I have my big A race of the year coming up in September (100 mi Marji Gesick MTB ultra). 4 weeks before that race, teammates and I have a 100mi point to point MTB ride along the North Country Trail in Michigan. It’s a beautiful ride, one of the summer highlights.
Now that I’m carrying some more intentionality into my training (this is my first season fully structured), I’m wondering if I’m at risk of “messing up” my speciality phase and adding a big dose of fatigue 4 weeks before Marji. I’d like to come in as fresh as possible, but also don’t want to overthink this and get all worked up about something that could just have a negligible impact.
Anyone have experience or thoughts on this? Looking to get out of my own head.
Four weeks is a long time to recover, plus the final four weeks is just sharpening you up for the big event. Treat your big effort like a workout and enjoy it. Part of why we ride bikes is because it’s fun.
Yes. I just did a massive 1d Race. I did my last long and hard ride 10 days before. And rode 4 hours between that effort and the race. CTL was 80 at start of taper.
The 4 hours I did were basically 3 super easy rides with almost no intensity. The key is achieve freshness, don’t worry about being too fresh.
My condition at the time of the race was PERFECT.
@JT_34 @oldandfast thanks both! Think I was just getting in my head with this one. Appreciate the nudge to a more balanced perspective.
What they said. 4 weeks is plenty of time to recover and taper. Enjoy the big ride. If you need an extra day or two to recover after the big ride, take them (either off, or dialed way back).
It depends what your fitness is like. Four weeks should be well enough ro recover, and it might even be good to get a little endurance boost. But if your fitness isn’t up for the 100 mile ride, or if you go way too hard, you can also put yourself into a hole that can take weeks to get out of, and lose a lot of fitness. I’d say that if that rides feels like its in the ball park of your normal training, you shouldn’t have any problems. But if you usually only do 5h per week and 20 miles max, you might get into trouble.
You’re welcome. It’s easy to forget to just enjoy it when you have a computer driven plan, telling you to do workouts, a podcast saying structure is what’s best for improvement, etc. A fun ride like that and you’ll be fine. Now if you said you just wanted to ride for fun the last 4 weeks prior to an A race, that would be a bit different.
I’ve had good results doing really big/hard blocks a month out from big endurance events. A month before Unbound this year, I was scheduled for a rest week and swapped in a 22 hour 1000+ TSS week that put me in a nice little hole. It was a bit of an experiment, wasn’t sure how it would turn out. The next week was a super easy rest week and then 3 easy-ish taper weeks into the event. My legs at Unbound were so good that I felt like I left a lot on the table. As long as you have time to absorb it and you aren’t already buried, I think it’s a good approach for endurance events. I’m just wrapping up my last big volume block for leadville tomorrow, should be around 950 tss for the week and a 6 week average of ~800 tss. Then a month to absorb and tune. I’ll still get some long and hard rides in between now and leadville, but not as long as what I’ve been doing.

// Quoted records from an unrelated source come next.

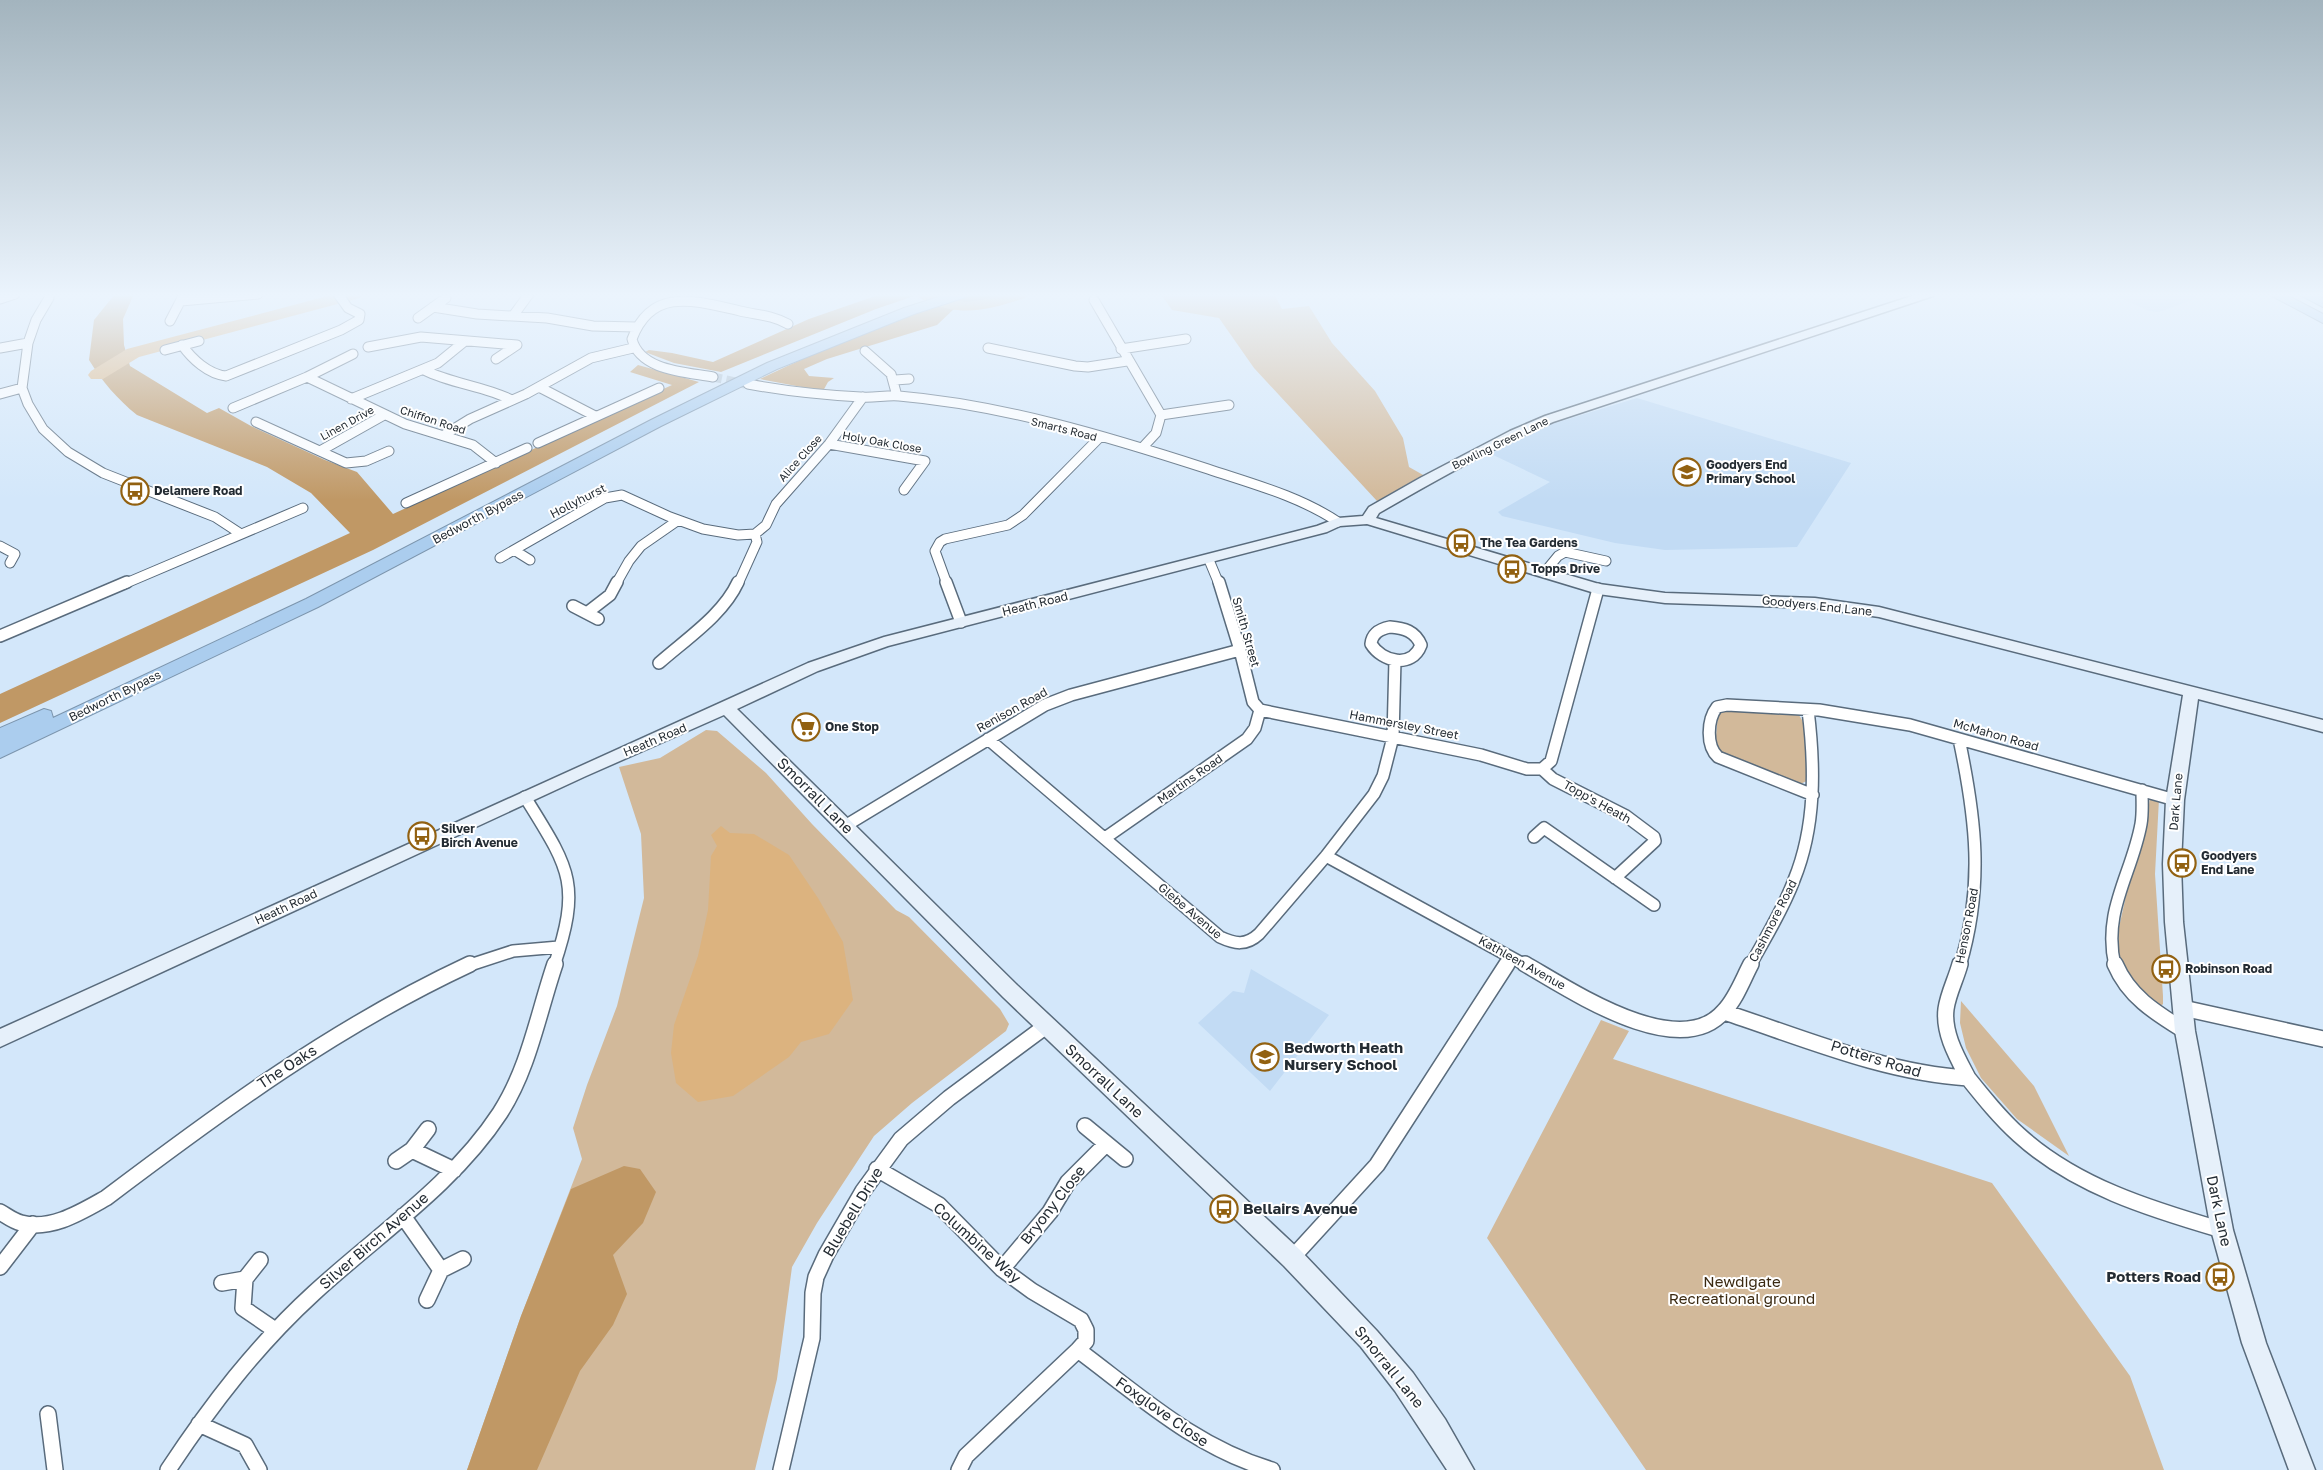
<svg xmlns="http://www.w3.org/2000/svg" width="2323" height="1470" font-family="'Golos Text',sans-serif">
	<rect width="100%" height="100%" fill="#d3e7fa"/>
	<path fill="#c2dbf4" d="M2111,294H2188L2197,298L2159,312L2149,311Z
		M1637,398L1851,463L1797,547L1665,550L1615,543L1502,516L1498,512L1550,482L1491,454L1539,428Z
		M1251,969L1329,1015L1270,1091L1198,1023L1233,991L1244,993Z"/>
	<path fill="#d2b99a" d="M1161,294H1274L1282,309L1309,306L1332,343L1375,391L1403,438L1409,467L1425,476L1377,501L1254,368L1219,318L1172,310Z
		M1722,709L1796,713C1811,722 1807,765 1807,781L1800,784L1725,756L1715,747L1718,714Z
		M706,730L717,731L766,773L812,824L896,910L909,917L1000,1009L1009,1024L1006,1031L912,1103L874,1136L817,1223L792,1267L777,1379L755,1470H467L521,1316L582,1159L573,1128L587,1085L617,1006L644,898L641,834L619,767L660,758Z
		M2150,796L2159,799L2155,874L2163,996V1004L2160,1007L2144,999L2119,962L2118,932L2127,891L2146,829Z
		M1961,1001L2034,1086L2069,1156L2017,1119L1981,1078L1966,1048L1960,1023Z
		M1601,1020L1629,1031L1613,1059L1992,1183L2130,1376L2164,1470H1646L1487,1238Z"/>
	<path fill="#c09865" d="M115,294H134L123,319L124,345L130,366L207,413L219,408L251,426L325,460L357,472L393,514L672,385L630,372L638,365L699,382L373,550L0,723V694L350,533L311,493L267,467L137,415C117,399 102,381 89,360L94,320Z
		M881,294H920L876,309L721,372L674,363L645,352L649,350L672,353L713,362L809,319Z
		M975,294H1019L994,303L957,306L937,325L827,359L804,369L809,376L834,378L828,382L823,391L760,379C830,345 901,317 975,294Z
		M624,1166L640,1169L656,1192L643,1223L613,1255L627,1294L613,1325L580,1371L537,1470H467L521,1316L571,1189Z"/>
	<path fill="#dcb37f" d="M721,826L730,833L754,834L789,855L818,898L843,942L853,1000L829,1034L801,1042L789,1057L733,1096L698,1102L676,1083L671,1053L674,1025L698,956L708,910L711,856L717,846L711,835Z"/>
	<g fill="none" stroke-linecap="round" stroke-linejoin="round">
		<path fill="#dcb37f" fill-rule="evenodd" d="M335,294H362L360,298L139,357L103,379H91L88,375L91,371L127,349Z
			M916,294H938L965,302L981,300L1002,294H1027L1025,298C993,308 966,317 932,304C926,301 919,299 916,294Z"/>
		<path stroke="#b0c2d2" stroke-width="9" stroke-dasharray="9 4.5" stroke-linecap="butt" d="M713,377L745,384"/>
		<g stroke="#596b7c" stroke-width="11">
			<path id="street-far2" d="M49,294V298L36,320L28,343L22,388L28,404L43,429L68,452L103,473L215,517L241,534
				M0,299L15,294
				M1094,300L1161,415L1156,433L1143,447
				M181,301L258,294
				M433,307L477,314L547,318L593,326L636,327
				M513,316L529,294
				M418,318L446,298
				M170,321L183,296
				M182,345C192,359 208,374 226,376L341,330L359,320L360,314L348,308L338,294
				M368,347L421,337L517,345L496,359
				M0,348L28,343
				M988,348L1075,366L1088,367L1127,361
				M1121,349L1186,339
				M165,350L199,341
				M865,351L891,374L897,396
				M424,370C452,384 484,386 512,400
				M307,377L405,424L473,445L496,463
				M713,377C686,372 640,371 632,339C652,286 696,301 740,311C757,315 772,315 788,324
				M895,380L909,379
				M748,384C785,391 823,395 861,397C874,398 886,395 899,396C1004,405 1109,437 1208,469C1253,484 1299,496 1338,522
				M539,387L595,416
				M0,394L22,388
				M351,399L438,363L465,341
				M233,408L307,377L353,354
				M1161,415L1229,405
				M256,422L346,463L366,461L389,451
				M444,435L470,419L526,394L591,358L633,348
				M538,443L659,388
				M829,444L925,461L904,490
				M320,451L384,415
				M406,503L527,448
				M0,546L15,554L10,563
				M514,550L530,560
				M500,558L605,498L622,495L670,517L703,529L738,535L755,534
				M1209,560L1219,584
				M1544,573L1558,556L1565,552L1606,561
				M124,584L303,508
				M616,584L629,561L641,546L677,521
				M738,584L757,542L755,534L766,525L776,504L829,444L863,397
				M947,584L935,551L940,542L945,539L1008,525L1023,515L1100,437"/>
		</g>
		<g stroke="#596b7c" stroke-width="14">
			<path id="street-far1" d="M946,582L961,622
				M1219,582L1240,650L1253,702L1260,710L1481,755L1527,769H1542L1551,761L1598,589
				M573,606L598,619
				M588,612L610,595L617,582
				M1390,627C1404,628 1415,631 1421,645C1412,669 1382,662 1371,644C1372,633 1380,629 1390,627Z
				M0,636L127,582
				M659,663C686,639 723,615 738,582
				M988,739L1220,937C1235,944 1246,946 1259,934L1326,856L1374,794L1383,776L1393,737L1395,660
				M1959,739C1976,819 1984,886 1960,966
				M1542,769L1553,779L1626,816L1654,837L1655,841L1615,878
				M1813,795L1718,757C1706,746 1707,720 1717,707L1727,705L1819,710L1910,725L2175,800
				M525,797C569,868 582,883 554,966
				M845,826L1045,705L1071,695L1240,650
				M1534,837L1544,828L1654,905
				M1105,838L1247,739L1255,728L1260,710
				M1326,856L1527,966
				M467,966L513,951L559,947
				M1506,966L1511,958
				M1750,966C1765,938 1783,910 1794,880C1816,826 1815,767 1808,710
				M2115,966C2102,911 2132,874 2141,824C2143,813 2142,801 2142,790"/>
		</g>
		<g stroke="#596b7c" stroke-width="18">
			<path id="street" d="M1525,964C1569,989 1679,1064 1724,1011C1736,999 1743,979 1751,964
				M1960,964C1956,979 1948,994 1946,1009C1943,1033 1957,1057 1968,1078
				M2115,964C2129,997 2156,1013 2185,1031
				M2183,1008L2323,1039
				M1724,1012C1803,1038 1885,1073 1968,1078C1984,1098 2000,1118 2019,1135C2075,1186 2150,1209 2222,1230
				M1085,1126L1125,1159
				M412,1150L454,1170
				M396,1161L412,1150L428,1129
				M877,1169L939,1205L1002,1269L1032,1291L1081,1320L1086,1330V1341L1078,1350L966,1456L959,1470
				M0,1212C7,1216 13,1221 21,1223C51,1231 81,1212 106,1198C224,1109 335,1027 470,964
				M403,1216L441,1270
				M1292,1258L1377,1165L1507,964
				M0,1267L33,1224
				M1002,1269L1050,1212L1068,1182L1106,1144
				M245,1279L243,1308L275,1330
				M222,1283L245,1279L260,1260
				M427,1300L441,1270L463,1259
				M1078,1350C1141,1397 1195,1447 1272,1470
				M48,1414L55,1470
				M199,1424L245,1445L259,1470
				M168,1470C211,1405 256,1346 314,1293C377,1235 453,1185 500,1113C529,1068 538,1014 555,964
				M781,1470L812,1338L813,1293L816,1277L826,1255L863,1191L901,1139L949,1098L1046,1026"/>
		</g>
		<g stroke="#596b7c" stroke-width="3">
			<path id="secondary" d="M1918,294H1934L1933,296L1553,422C1493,448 1436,480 1379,513L1376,518L1599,584L1665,593L1815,598L1879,607L2323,720V732L2198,699L2184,800L2181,864L2183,922L2195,1031L2233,1230L2266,1343L2315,1470H2289L2242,1343L2211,1230L2175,1031L2165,922L2163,864L2166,800L2183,695L1879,617L1815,608L1665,603L1598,594L1367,524L1340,526L1327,532L888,646L818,671L737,709L1017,985L1300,1250L1377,1331L1413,1373L1445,1419L1474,1470H1447L1395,1391L1361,1347L1284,1266L1003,997L724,715L586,776L0,1047V1029L808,663L884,637L1317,526L1338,518L1363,516L1369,507L1420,478L1510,431L1545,416Z"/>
		</g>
		<g stroke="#7c95ad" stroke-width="2">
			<path id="highway" d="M948,294H968L966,297L914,314L777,369L661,426L318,607L0,758V728L44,709L51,711L53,718L306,599L651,420L767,363L904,308Z
				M2268,294H2285L2323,314V323Z
				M2298,294H2315L2323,298V307Z"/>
		</g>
		<use href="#street-far2" stroke="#fff" stroke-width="9"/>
		<use href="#street-far1" stroke="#fff" stroke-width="11"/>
		<use href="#street" stroke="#fff" stroke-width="15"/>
		<use href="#secondary" fill="#e6f0fa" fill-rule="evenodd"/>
		<use href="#highway" fill="#abcdee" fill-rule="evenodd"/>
	</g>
	<linearGradient id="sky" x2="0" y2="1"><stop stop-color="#a3b4be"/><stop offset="0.59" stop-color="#ebf4fd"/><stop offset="1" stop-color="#ebf4fd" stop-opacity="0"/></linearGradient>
	<rect width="2323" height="500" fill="url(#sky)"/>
	<defs>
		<g id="school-ring" transform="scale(1.4375)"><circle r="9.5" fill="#fff" stroke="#926111" stroke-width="1.5"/><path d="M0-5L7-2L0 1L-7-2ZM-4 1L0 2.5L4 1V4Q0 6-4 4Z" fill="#926111"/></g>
		<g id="bus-ring" transform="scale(1.4375)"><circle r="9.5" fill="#fff" stroke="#926111" stroke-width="1.5"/><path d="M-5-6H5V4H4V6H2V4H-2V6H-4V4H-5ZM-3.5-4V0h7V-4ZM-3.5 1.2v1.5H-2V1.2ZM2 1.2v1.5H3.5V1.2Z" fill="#926111"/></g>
		<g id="supermarket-ring" transform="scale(1.4375)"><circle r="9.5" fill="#fff" stroke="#926111" stroke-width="1.5"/><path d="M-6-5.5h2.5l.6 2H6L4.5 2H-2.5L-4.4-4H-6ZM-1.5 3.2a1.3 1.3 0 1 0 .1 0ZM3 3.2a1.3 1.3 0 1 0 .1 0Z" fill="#926111"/></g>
	</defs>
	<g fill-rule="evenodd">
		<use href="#school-ring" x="1687" y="472"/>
		<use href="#bus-ring" x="135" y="491"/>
		<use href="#bus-ring" x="1461" y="543"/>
		<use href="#bus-ring" x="1512" y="569"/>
		<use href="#supermarket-ring" x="806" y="727"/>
		<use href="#bus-ring" x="422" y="836"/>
		<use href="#bus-ring" x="2182" y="863"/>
		<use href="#bus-ring" x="2166" y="969"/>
		<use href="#school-ring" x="1265" y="1057"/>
		<use href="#bus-ring" x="1224" y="1209"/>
		<use href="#bus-ring" x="2220" y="1277"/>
	</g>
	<g text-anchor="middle" stroke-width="4" stroke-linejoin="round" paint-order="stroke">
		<g font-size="11" fill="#242c33" stroke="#fff">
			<text transform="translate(433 420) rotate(18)" y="4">Chiffon Road</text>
			<text transform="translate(347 423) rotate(-29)" y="4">Linen Drive</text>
			<text transform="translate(1064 429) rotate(14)" y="4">Smarts Road</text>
			<text transform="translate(882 442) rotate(10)" y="4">Holy Oak Close</text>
			<text transform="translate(1500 443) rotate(-26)" y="4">Bowling Green Lane</text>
			<text transform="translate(800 458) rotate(-48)" y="4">Alice Close</text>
		</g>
		<g font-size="12" font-weight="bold" fill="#242c33" stroke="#fff" text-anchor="start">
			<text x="1706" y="469">Goodyers End<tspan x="1706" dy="14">Primary School</tspan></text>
			<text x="154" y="495">Delamere Road</text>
			<text x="1480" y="547">The Tea Gardens</text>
			<text x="1531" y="573">Topps Drive</text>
			<text x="825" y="731">One Stop</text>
			<text x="441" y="833">Silver<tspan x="441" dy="14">Birch Avenue</tspan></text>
			<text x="2201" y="860">Goodyers<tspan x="2201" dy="14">End Lane</tspan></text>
			<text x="2185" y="973">Robinson Road</text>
		</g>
		<g font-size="12" fill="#242c33" stroke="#fff">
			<text transform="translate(578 501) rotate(-27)" y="4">Hollyhurst</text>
			<text transform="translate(478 517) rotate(-28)" y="4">Bedworth Bypass</text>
			<text transform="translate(1035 604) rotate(-14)" y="4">Heath Road</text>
			<text transform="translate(1817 606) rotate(6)" y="4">Goodyers End Lane</text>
			<text transform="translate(1246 632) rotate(74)" y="4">Smith Street</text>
			<text transform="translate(115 696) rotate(-26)" y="4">Bedworth Bypass</text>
			<text transform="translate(1012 710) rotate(-29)" y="4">Renison Road</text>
			<text transform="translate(1404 725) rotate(11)" y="4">Hammersley Street</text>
			<text transform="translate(1996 735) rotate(16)" y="4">McMahon Road</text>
			<text transform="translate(655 740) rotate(-23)" y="4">Heath Road</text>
			<text transform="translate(1190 779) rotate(-35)" y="4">Martins Road</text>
			<text transform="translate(1597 802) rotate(29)" y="4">Topp's Heath</text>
			<text transform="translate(2176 802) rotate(-85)" y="4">Dark Lane</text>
			<text transform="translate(286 907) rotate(-25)" y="4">Heath Road</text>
			<text transform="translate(1190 911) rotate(40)" y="4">Glebe Avenue</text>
			<text transform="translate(1773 921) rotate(-63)" y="4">Cashmore Road</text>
			<text transform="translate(1967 926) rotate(-79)" y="4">Henson Road</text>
			<text transform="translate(1522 963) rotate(29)" y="4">Kathleen Avenue</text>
		</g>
		<g font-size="15" fill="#242c33" stroke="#fff">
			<text transform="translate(815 796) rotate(45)" y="5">Smorrall Lane</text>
			<text transform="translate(1876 1059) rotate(17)" y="5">Potters Road</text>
			<text transform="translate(287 1067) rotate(-33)" y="5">The Oaks</text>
			<text transform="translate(1104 1081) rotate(43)" y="5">Smorrall Lane</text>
			<text transform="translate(1053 1205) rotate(-52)" y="5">Bryony Close</text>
			<text transform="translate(2219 1211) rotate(78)" y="5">Dark Lane</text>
			<text transform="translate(853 1212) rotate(-59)" y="5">Bluebell Drive</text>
			<text transform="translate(374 1241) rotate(-41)" y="5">Silver Birch Avenue</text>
			<text transform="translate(977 1243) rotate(42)" y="5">Columbine Way</text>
			<text transform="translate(1389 1367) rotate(51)" y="5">Smorrall Lane</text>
			<text transform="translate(1162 1412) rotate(35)" y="5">Foxglove Close</text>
		</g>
		<g font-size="15" font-weight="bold" fill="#242c33" stroke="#fff" text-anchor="start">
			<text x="1284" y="1053">Bedworth Heath<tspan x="1284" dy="17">Nursery School</tspan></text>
			<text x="1243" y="1214">Bellairs Avenue</text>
			<text x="2201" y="1282" text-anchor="end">Potters Road</text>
		</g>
		<g font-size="15" fill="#3a2911" stroke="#fff">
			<text x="1742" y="1287">Newdigate<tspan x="1742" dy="17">Recreational ground</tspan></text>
		</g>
	</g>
</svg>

I generally plan a massive week, about 4-6 weeks out from my goal ultra events. Follow it up with a week of recovery, then hold volume and intensity steady from right before the massive week until two weeks out and start my taper. this has worked great for me.
Enjoy that, should be a “fun” day.
I agree with all the other posters. I have tried to actually schedule a big day or three a month out from my A-Races the last two summers. I find it actually gives me a boost in fitness (and I believe 4-6 weeks is about the length of time to see the benefits of such an aerobic effort).
Good luck today. Stick to the plan and keep moving
Good luck OP, sounds like this weekend is your race!
For anyone else coming across this thread I’d echo what others have said but also want to add that there’s a significant level of individual variance in recovery times. 4 weeks should be plenty for most people to recover from pretty much any 1 day ride, but once you get into the 1-3 week range I think a lot depends especially on average riding volume / CTL at the time and age. I notice a big difference in the back half of my 30s compared to the front half!